__Request__: Retype the text of every row below word for word, leaving the pictures out of your answer.

══ Data for this task

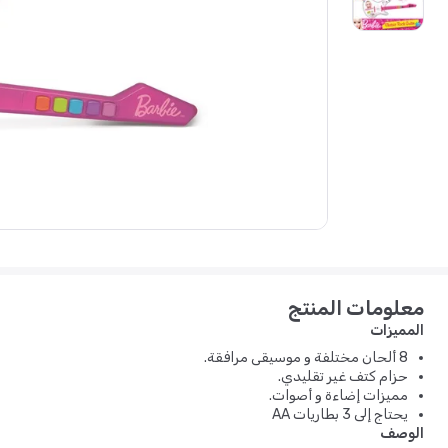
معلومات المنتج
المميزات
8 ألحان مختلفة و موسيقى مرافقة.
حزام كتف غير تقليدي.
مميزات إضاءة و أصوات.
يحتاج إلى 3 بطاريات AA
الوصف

════

__Result of the task__:
معلومات المنتج
المميزات
8 ألحان مختلفة و موسيقى مرافقة.
حزام كتف غير تقليدي.
مميزات إضاءة و أصوات.
يحتاج إلى 3 بطاريات AA
الوصف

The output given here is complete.